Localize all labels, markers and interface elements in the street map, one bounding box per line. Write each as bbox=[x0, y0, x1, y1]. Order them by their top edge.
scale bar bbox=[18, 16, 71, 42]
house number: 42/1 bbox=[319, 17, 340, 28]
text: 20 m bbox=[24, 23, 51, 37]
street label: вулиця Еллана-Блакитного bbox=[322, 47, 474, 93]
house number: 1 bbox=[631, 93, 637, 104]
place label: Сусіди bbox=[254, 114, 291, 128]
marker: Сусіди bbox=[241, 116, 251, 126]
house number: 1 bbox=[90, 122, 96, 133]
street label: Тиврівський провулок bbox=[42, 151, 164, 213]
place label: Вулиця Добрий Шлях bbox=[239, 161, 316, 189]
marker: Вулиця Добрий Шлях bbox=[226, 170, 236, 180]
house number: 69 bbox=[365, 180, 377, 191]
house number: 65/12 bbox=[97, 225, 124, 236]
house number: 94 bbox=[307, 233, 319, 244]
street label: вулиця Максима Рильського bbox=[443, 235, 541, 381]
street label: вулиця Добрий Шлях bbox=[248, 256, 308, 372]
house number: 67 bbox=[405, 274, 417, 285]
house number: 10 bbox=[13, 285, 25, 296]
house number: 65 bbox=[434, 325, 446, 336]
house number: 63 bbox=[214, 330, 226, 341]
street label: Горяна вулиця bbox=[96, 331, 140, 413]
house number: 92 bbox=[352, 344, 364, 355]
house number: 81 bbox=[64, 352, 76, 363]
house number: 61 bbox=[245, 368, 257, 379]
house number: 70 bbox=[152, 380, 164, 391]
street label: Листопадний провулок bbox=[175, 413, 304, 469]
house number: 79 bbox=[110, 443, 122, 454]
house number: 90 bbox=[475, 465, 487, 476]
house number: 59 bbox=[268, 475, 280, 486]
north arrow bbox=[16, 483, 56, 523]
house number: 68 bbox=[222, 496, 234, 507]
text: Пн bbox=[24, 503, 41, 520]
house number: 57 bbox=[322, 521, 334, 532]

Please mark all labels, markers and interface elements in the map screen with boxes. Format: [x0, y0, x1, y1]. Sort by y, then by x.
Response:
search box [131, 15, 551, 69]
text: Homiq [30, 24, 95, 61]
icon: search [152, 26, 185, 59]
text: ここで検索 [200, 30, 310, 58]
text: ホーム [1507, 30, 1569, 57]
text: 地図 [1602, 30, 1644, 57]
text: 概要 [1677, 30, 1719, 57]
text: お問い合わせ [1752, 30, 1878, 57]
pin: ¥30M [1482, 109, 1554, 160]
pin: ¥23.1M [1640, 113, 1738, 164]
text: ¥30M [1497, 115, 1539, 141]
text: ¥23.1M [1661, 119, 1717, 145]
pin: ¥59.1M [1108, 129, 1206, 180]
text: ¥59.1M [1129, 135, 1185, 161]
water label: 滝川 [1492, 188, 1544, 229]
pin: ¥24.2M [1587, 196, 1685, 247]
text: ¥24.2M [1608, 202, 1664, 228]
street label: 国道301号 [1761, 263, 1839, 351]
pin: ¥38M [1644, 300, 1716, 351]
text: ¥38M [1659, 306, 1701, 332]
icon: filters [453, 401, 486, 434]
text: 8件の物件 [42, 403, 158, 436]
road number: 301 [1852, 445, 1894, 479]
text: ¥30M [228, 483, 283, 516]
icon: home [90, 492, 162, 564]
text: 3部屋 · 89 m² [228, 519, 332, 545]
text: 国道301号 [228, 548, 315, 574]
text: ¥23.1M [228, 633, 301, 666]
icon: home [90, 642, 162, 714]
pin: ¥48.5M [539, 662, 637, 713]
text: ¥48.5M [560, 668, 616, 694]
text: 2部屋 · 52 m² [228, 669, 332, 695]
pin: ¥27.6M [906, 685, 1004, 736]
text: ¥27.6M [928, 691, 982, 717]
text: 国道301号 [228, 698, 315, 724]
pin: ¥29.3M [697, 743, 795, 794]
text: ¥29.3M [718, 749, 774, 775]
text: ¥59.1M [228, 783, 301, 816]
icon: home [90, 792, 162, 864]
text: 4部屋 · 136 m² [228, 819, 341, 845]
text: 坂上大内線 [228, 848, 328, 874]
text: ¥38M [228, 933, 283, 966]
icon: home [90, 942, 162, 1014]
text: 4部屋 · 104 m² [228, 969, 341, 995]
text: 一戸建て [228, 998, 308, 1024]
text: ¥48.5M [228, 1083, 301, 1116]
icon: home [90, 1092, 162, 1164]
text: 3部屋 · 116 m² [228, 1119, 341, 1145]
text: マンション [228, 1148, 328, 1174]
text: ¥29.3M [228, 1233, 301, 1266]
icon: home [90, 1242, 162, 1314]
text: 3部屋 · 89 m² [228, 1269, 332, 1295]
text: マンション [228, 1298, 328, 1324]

____

● TASK DESCRIPTION
The records above need to be retyped exactly.

● WRITTEN SOLUTION
Localize all labels, markers and interface elements in the street map, one bounding box per line. Write each as bbox=[x0, y0, x1, y1]. Order them by their top edge.
scale bar bbox=[18, 16, 71, 42]
house number: 42/1 bbox=[319, 17, 340, 28]
text: 20 m bbox=[24, 23, 51, 37]
street label: вулиця Еллана-Блакитного bbox=[322, 47, 474, 93]
house number: 1 bbox=[631, 93, 637, 104]
place label: Сусіди bbox=[254, 114, 291, 128]
marker: Сусіди bbox=[241, 116, 251, 126]
house number: 1 bbox=[90, 122, 96, 133]
street label: Тиврівський провулок bbox=[42, 151, 164, 213]
place label: Вулиця Добрий Шлях bbox=[239, 161, 316, 189]
marker: Вулиця Добрий Шлях bbox=[226, 170, 236, 180]
house number: 69 bbox=[365, 180, 377, 191]
house number: 65/12 bbox=[97, 225, 124, 236]
house number: 94 bbox=[307, 233, 319, 244]
street label: вулиця Максима Рильського bbox=[443, 235, 541, 381]
street label: вулиця Добрий Шлях bbox=[248, 256, 308, 372]
house number: 67 bbox=[405, 274, 417, 285]
house number: 10 bbox=[13, 285, 25, 296]
house number: 65 bbox=[434, 325, 446, 336]
house number: 63 bbox=[214, 330, 226, 341]
street label: Горяна вулиця bbox=[96, 331, 140, 413]
house number: 92 bbox=[352, 344, 364, 355]
house number: 81 bbox=[64, 352, 76, 363]
house number: 61 bbox=[245, 368, 257, 379]
house number: 70 bbox=[152, 380, 164, 391]
street label: Листопадний провулок bbox=[175, 413, 304, 469]
house number: 79 bbox=[110, 443, 122, 454]
house number: 90 bbox=[475, 465, 487, 476]
house number: 59 bbox=[268, 475, 280, 486]
north arrow bbox=[16, 483, 56, 523]
house number: 68 bbox=[222, 496, 234, 507]
text: Пн bbox=[24, 503, 41, 520]
house number: 57 bbox=[322, 521, 334, 532]

Please mark all labels, markers and interface elements in the map screen with boxes. Format: [x0, y0, x1, y1]. Sort by y, then by x.
Response:
search box [131, 15, 551, 69]
text: Homiq [30, 24, 95, 61]
icon: search [152, 26, 185, 59]
text: ここで検索 [200, 30, 310, 58]
text: ホーム [1507, 30, 1569, 57]
text: 地図 [1602, 30, 1644, 57]
text: 概要 [1677, 30, 1719, 57]
text: お問い合わせ [1752, 30, 1878, 57]
pin: ¥30M [1482, 109, 1554, 160]
pin: ¥23.1M [1640, 113, 1738, 164]
text: ¥30M [1497, 115, 1539, 141]
text: ¥23.1M [1661, 119, 1717, 145]
pin: ¥59.1M [1108, 129, 1206, 180]
text: ¥59.1M [1129, 135, 1185, 161]
water label: 滝川 [1492, 188, 1544, 229]
pin: ¥24.2M [1587, 196, 1685, 247]
text: ¥24.2M [1608, 202, 1664, 228]
street label: 国道301号 [1761, 263, 1839, 351]
pin: ¥38M [1644, 300, 1716, 351]
text: ¥38M [1659, 306, 1701, 332]
icon: filters [453, 401, 486, 434]
text: 8件の物件 [42, 403, 158, 436]
road number: 301 [1852, 445, 1894, 479]
text: ¥30M [228, 483, 283, 516]
icon: home [90, 492, 162, 564]
text: 3部屋 · 89 m² [228, 519, 332, 545]
text: 国道301号 [228, 548, 315, 574]
text: ¥23.1M [228, 633, 301, 666]
icon: home [90, 642, 162, 714]
pin: ¥48.5M [539, 662, 637, 713]
text: ¥48.5M [560, 668, 616, 694]
text: 2部屋 · 52 m² [228, 669, 332, 695]
pin: ¥27.6M [906, 685, 1004, 736]
text: ¥27.6M [928, 691, 982, 717]
text: 国道301号 [228, 698, 315, 724]
pin: ¥29.3M [697, 743, 795, 794]
text: ¥29.3M [718, 749, 774, 775]
text: ¥59.1M [228, 783, 301, 816]
icon: home [90, 792, 162, 864]
text: 4部屋 · 136 m² [228, 819, 341, 845]
text: 坂上大内線 [228, 848, 328, 874]
text: ¥38M [228, 933, 283, 966]
icon: home [90, 942, 162, 1014]
text: 4部屋 · 104 m² [228, 969, 341, 995]
text: 一戸建て [228, 998, 308, 1024]
text: ¥48.5M [228, 1083, 301, 1116]
icon: home [90, 1092, 162, 1164]
text: 3部屋 · 116 m² [228, 1119, 341, 1145]
text: マンション [228, 1148, 328, 1174]
text: ¥29.3M [228, 1233, 301, 1266]
icon: home [90, 1242, 162, 1314]
text: 3部屋 · 89 m² [228, 1269, 332, 1295]
text: マンション [228, 1298, 328, 1324]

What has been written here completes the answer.